* ESTRATTO DEL DOCUMENTO:
----------

Due episodi, accaduti alla signora Arrigoni il 16 aprile 1918, siano da monito anche per gli anni successivi il centenario 1918-2018.

La zia, scherzando, ha detto a una gentile cliente, una piccola profuga da Sernaglia:

Sei tanto carina, che ti comprerei! Dillo alla tua mamma che cosa vuole per venderti.

Alcune ore dopo la piccina è di ritorno tutta accaldata…

Ha detto la mamma che mi vende subito per un po’ di farina.

La zia ricorda lo scherzo del mattino ed oppone delle difficoltà.

Oh, signora, – esclama la piccina, facendo il greppo –  mi compri, mi compri!

Ma no, bambina! L’ho detto per ridere. I bimbi non si comprano! Non sei mica una capretta o un vitellino, tu! Perché vorresti lasciare la tua mamma?

Per la minestra – sussurra la poverina.


Come ti chiami? – chiedo a un’altra bimbetta cinquenne.

----------

* CONSEGNA A: Puoi ricopiare parola per parola il brano sulla piccola profuga, partendo da "La zia ricorda" e proseguendo fino a "sussurra la poverina."?
Il brano e le righe sono materiali distinti, senza legami tra loro.

* ELENCO DATI:
----------

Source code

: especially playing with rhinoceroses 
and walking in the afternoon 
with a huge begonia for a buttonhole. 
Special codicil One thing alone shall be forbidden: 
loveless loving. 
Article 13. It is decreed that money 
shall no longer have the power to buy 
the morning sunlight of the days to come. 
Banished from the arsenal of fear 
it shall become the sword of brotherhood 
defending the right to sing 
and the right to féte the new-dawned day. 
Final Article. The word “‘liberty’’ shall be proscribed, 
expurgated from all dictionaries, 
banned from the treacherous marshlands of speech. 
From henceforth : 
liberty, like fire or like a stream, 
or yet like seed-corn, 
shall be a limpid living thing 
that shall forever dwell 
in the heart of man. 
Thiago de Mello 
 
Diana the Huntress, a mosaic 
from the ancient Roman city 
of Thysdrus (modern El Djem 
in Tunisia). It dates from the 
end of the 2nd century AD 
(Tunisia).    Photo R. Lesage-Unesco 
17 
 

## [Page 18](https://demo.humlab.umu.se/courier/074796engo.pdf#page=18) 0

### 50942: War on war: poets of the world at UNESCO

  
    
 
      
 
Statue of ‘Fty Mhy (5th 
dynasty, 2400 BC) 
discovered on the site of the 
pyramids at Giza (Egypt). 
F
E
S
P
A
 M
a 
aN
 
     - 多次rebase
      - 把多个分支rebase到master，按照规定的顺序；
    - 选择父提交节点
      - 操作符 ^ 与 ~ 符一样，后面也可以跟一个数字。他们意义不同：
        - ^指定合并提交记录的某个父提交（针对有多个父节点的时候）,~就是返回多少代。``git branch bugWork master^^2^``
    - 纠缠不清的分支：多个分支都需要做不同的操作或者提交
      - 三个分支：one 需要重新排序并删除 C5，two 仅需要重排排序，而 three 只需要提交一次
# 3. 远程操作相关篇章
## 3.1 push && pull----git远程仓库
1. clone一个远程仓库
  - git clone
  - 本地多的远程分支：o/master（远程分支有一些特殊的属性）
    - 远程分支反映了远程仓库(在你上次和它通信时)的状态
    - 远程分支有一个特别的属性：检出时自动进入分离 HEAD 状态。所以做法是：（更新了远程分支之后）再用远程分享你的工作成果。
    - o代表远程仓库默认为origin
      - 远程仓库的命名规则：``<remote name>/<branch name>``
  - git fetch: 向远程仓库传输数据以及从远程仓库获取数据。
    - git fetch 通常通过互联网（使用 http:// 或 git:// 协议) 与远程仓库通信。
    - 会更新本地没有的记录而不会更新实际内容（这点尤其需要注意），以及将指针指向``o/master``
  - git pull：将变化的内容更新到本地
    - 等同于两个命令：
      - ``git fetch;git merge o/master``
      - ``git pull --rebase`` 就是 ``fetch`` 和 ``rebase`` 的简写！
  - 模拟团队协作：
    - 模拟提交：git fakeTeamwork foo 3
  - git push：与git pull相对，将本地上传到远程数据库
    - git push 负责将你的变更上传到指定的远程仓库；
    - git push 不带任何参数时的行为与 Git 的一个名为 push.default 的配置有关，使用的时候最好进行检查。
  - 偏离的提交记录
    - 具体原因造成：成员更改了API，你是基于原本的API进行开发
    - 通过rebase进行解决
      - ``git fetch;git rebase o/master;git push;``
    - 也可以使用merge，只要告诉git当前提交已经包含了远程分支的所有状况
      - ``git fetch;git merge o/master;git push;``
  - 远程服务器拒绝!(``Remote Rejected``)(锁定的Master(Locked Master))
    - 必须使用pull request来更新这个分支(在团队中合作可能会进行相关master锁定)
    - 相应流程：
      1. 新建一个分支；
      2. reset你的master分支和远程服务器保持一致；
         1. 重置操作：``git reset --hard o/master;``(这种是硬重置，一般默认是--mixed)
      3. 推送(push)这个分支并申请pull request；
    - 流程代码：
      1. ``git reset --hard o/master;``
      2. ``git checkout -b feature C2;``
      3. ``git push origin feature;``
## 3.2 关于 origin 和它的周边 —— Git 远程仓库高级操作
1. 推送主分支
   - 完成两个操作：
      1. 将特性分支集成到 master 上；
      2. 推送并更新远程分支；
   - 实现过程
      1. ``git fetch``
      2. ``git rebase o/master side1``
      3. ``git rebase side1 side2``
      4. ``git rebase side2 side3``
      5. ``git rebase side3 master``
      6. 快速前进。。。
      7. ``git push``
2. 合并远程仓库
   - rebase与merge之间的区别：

----------

* CONSEGNA B: Quali righe contengono la stringa "Tunisia"? Selezionale e copiale tutte, tenendo conto di maiuscole e minuscole.

* SOLUZIONE A:
La zia ricorda lo scherzo del mattino ed oppone delle difficoltà.

Oh, signora, – esclama la piccina, facendo il greppo –  mi compri, mi compri!

Ma no, bambina! L’ho detto per ridere. I bimbi non si comprano! Non sei mica una capretta o un vitellino, tu! Perché vorresti lasciare la tua mamma?

Per la minestra – sussurra la poverina.

* SOLUZIONE B:
in Tunisia). It dates from the 
(Tunisia).    Photo R. Lesage-Unesco 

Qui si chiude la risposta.